Each record below is to be retyped exactly, with its pictures omitted.

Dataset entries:
== == ==
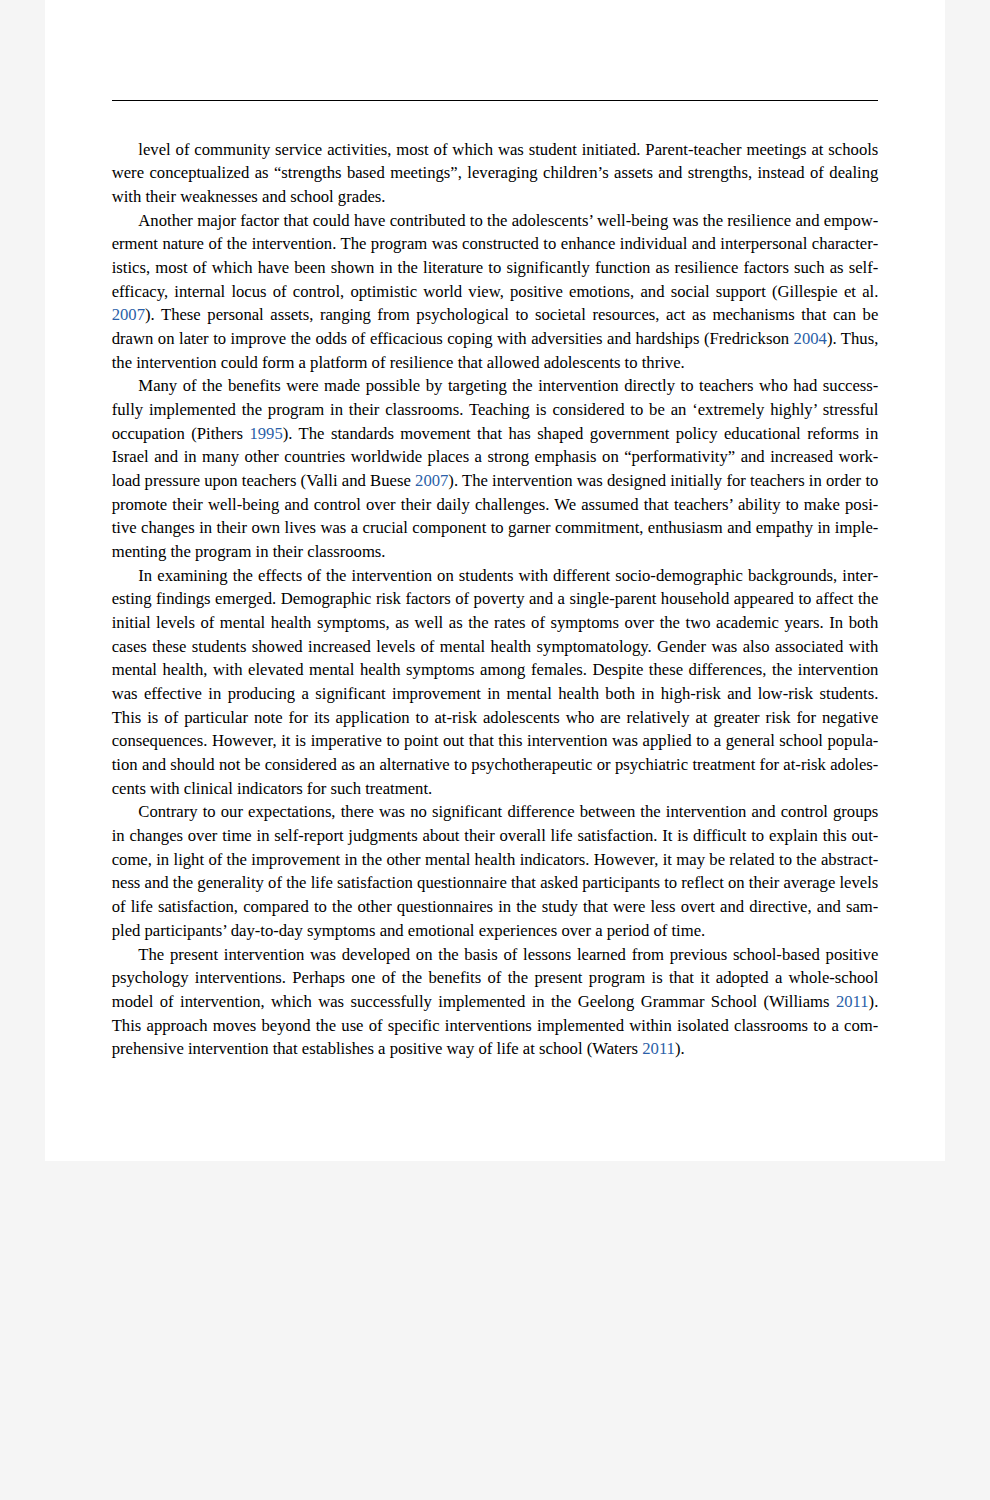level of community service activities, most of which was student initiated. Parent-teacher meetings at schools were conceptualized as “strengths based meetings”, leveraging children’s assets and strengths, instead of dealing with their weaknesses and school grades.
Another major factor that could have contributed to the adolescents’ well-being was the resilience and empowerment nature of the intervention. The program was constructed to enhance individual and interpersonal characteristics, most of which have been shown in the literature to significantly function as resilience factors such as self-efficacy, internal locus of control, optimistic world view, positive emotions, and social support (Gillespie et al. 2007). These personal assets, ranging from psychological to societal resources, act as mechanisms that can be drawn on later to improve the odds of efficacious coping with adversities and hardships (Fredrickson 2004). Thus, the intervention could form a platform of resilience that allowed adolescents to thrive.
Many of the benefits were made possible by targeting the intervention directly to teachers who had successfully implemented the program in their classrooms. Teaching is considered to be an ‘extremely highly’ stressful occupation (Pithers 1995). The standards movement that has shaped government policy educational reforms in Israel and in many other countries worldwide places a strong emphasis on “performativity” and increased workload pressure upon teachers (Valli and Buese 2007). The intervention was designed initially for teachers in order to promote their well-being and control over their daily challenges. We assumed that teachers’ ability to make positive changes in their own lives was a crucial component to garner commitment, enthusiasm and empathy in implementing the program in their classrooms.
In examining the effects of the intervention on students with different socio-demographic backgrounds, interesting findings emerged. Demographic risk factors of poverty and a single-parent household appeared to affect the initial levels of mental health symptoms, as well as the rates of symptoms over the two academic years. In both cases these students showed increased levels of mental health symptomatology. Gender was also associated with mental health, with elevated mental health symptoms among females. Despite these differences, the intervention was effective in producing a significant improvement in mental health both in high-risk and low-risk students. This is of particular note for its application to at-risk adolescents who are relatively at greater risk for negative consequences. However, it is imperative to point out that this intervention was applied to a general school population and should not be considered as an alternative to psychotherapeutic or psychiatric treatment for at-risk adolescents with clinical indicators for such treatment.
Contrary to our expectations, there was no significant difference between the intervention and control groups in changes over time in self-report judgments about their overall life satisfaction. It is difficult to explain this outcome, in light of the improvement in the other mental health indicators. However, it may be related to the abstractness and the generality of the life satisfaction questionnaire that asked participants to reflect on their average levels of life satisfaction, compared to the other questionnaires in the study that were less overt and directive, and sampled participants’ day-to-day symptoms and emotional experiences over a period of time.
The present intervention was developed on the basis of lessons learned from previous school-based positive psychology interventions. Perhaps one of the benefits of the present program is that it adopted a whole-school model of intervention, which was successfully implemented in the Geelong Grammar School (Williams 2011). This approach moves beyond the use of specific interventions implemented within isolated classrooms to a comprehensive intervention that establishes a positive way of life at school (Waters 2011).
== == ==
### RESPONSE BOX:
level of community service activities, most of which was student initiated. Parent-teacher meetings at schools were conceptualized as “strengths based meetings”, leveraging children’s assets and strengths, instead of dealing with their weaknesses and school grades.
Another major factor that could have contributed to the adolescents’ well-being was the resilience and empowerment nature of the intervention. The program was constructed to enhance individual and interpersonal characteristics, most of which have been shown in the literature to significantly function as resilience factors such as self-efficacy, internal locus of control, optimistic world view, positive emotions, and social support (Gillespie et al. 2007). These personal assets, ranging from psychological to societal resources, act as mechanisms that can be drawn on later to improve the odds of efficacious coping with adversities and hardships (Fredrickson 2004). Thus, the intervention could form a platform of resilience that allowed adolescents to thrive.
Many of the benefits were made possible by targeting the intervention directly to teachers who had successfully implemented the program in their classrooms. Teaching is considered to be an ‘extremely highly’ stressful occupation (Pithers 1995). The standards movement that has shaped government policy educational reforms in Israel and in many other countries worldwide places a strong emphasis on “performativity” and increased workload pressure upon teachers (Valli and Buese 2007). The intervention was designed initially for teachers in order to promote their well-being and control over their daily challenges. We assumed that teachers’ ability to make positive changes in their own lives was a crucial component to garner commitment, enthusiasm and empathy in implementing the program in their classrooms.
In examining the effects of the intervention on students with different socio-demographic backgrounds, interesting findings emerged. Demographic risk factors of poverty and a single-parent household appeared to affect the initial levels of mental health symptoms, as well as the rates of symptoms over the two academic years. In both cases these students showed increased levels of mental health symptomatology. Gender was also associated with mental health, with elevated mental health symptoms among females. Despite these differences, the intervention was effective in producing a significant improvement in mental health both in high-risk and low-risk students. This is of particular note for its application to at-risk adolescents who are relatively at greater risk for negative consequences. However, it is imperative to point out that this intervention was applied to a general school population and should not be considered as an alternative to psychotherapeutic or psychiatric treatment for at-risk adolescents with clinical indicators for such treatment.
Contrary to our expectations, there was no significant difference between the intervention and control groups in changes over time in self-report judgments about their overall life satisfaction. It is difficult to explain this outcome, in light of the improvement in the other mental health indicators. However, it may be related to the abstractness and the generality of the life satisfaction questionnaire that asked participants to reflect on their average levels of life satisfaction, compared to the other questionnaires in the study that were less overt and directive, and sampled participants’ day-to-day symptoms and emotional experiences over a period of time.
The present intervention was developed on the basis of lessons learned from previous school-based positive psychology interventions. Perhaps one of the benefits of the present program is that it adopted a whole-school model of intervention, which was successfully implemented in the Geelong Grammar School (Williams 2011). This approach moves beyond the use of specific interventions implemented within isolated classrooms to a comprehensive intervention that establishes a positive way of life at school (Waters 2011).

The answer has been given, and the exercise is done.